Here are some things I do want: more generosity stemming from deep within myself, more confidence in how and when and for whom I define my boundaries, more play, more money, more stability, more responsibility in tandem with the constantly growing amounts of more complicity; to write more poems, to read more poems, to vary when and where and for whom I write those poems; to sneak more creativity into boring jobs, to sneak more political engagement into daily activities, to sneak more vegetables into my boyfriend’s food, to sneak more gratitude and acceptance into my engagements with difference, with poets unlike me, with people who do different jobs than me or even the same jobs but to different ends. To sneak some vulnerability into every single engagement between myself and the page. To sneak the poem into the essay and vice versa.

Poetry is its own form of infiltration: it breaks into language and steals meaning, steals utility, lays bare a wealth of behind-the-scenes linguistic functioning and inserts all manner of happenstance and coincidence and prank where none existed before. Could it ever truly be an occupation when it revolves around infiltrating the means of production themselves? It is always about getting away with something, and often some form of robbery. Though most people choose a better getaway vehicle than words.

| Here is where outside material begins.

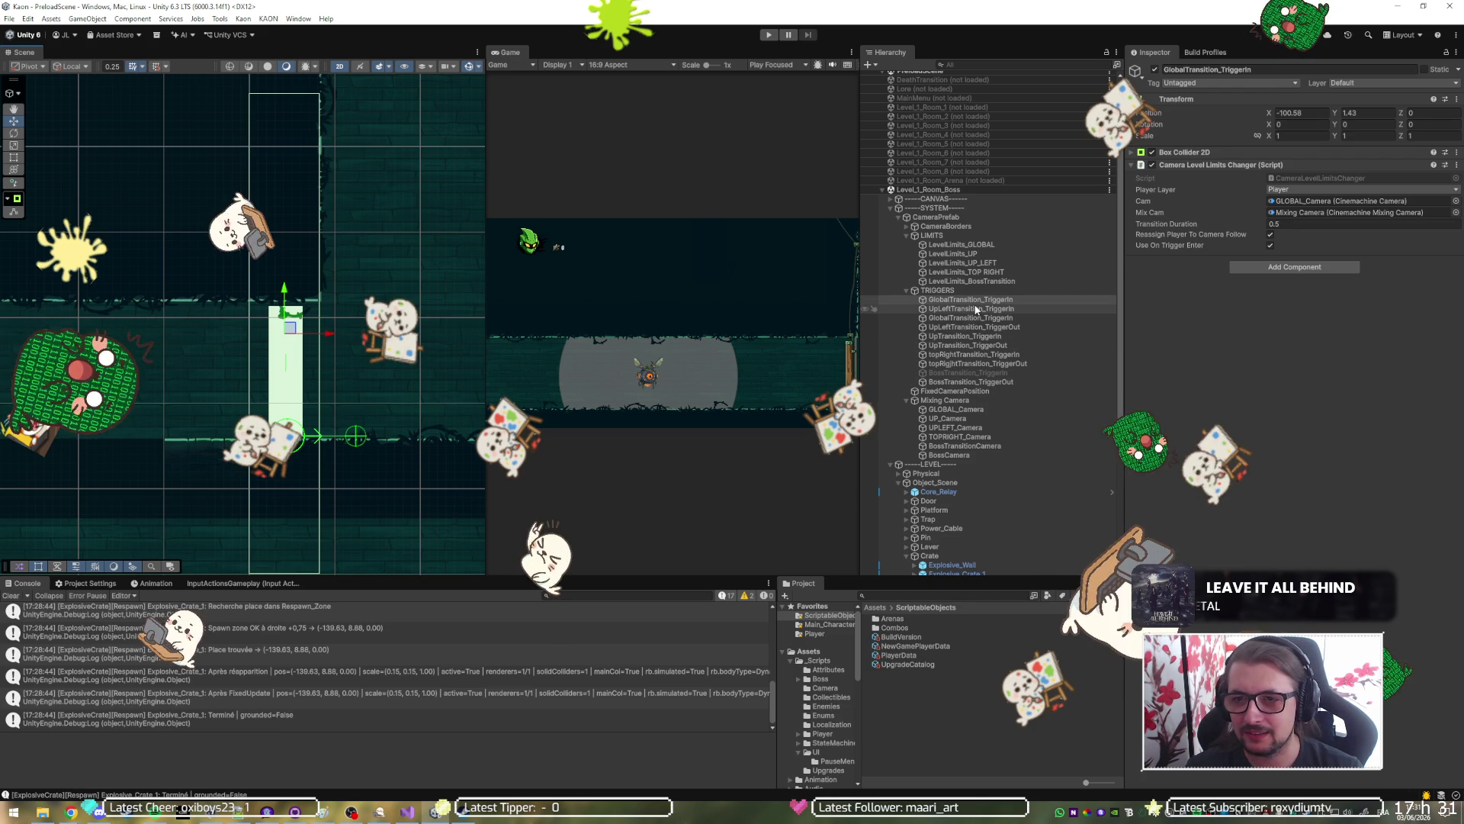
{"action": "scroll", "coordinate": [975, 308], "scroll_direction": "down", "scroll_amount": 8}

Pure infiltration. What other medium, what other linguistic shape or form of communication could allow its own angst to intrude upon its defenses, could allow or even encourage the subordinate to both betray her responsibilities and question the enterprise itself? Perhaps the real job of the poet is to write regardless of circumstance, to pretend for once in this capitalist-centric world that money might be what it actually is: beside the point. As Dickinson might say, the prose in which we are all shut up.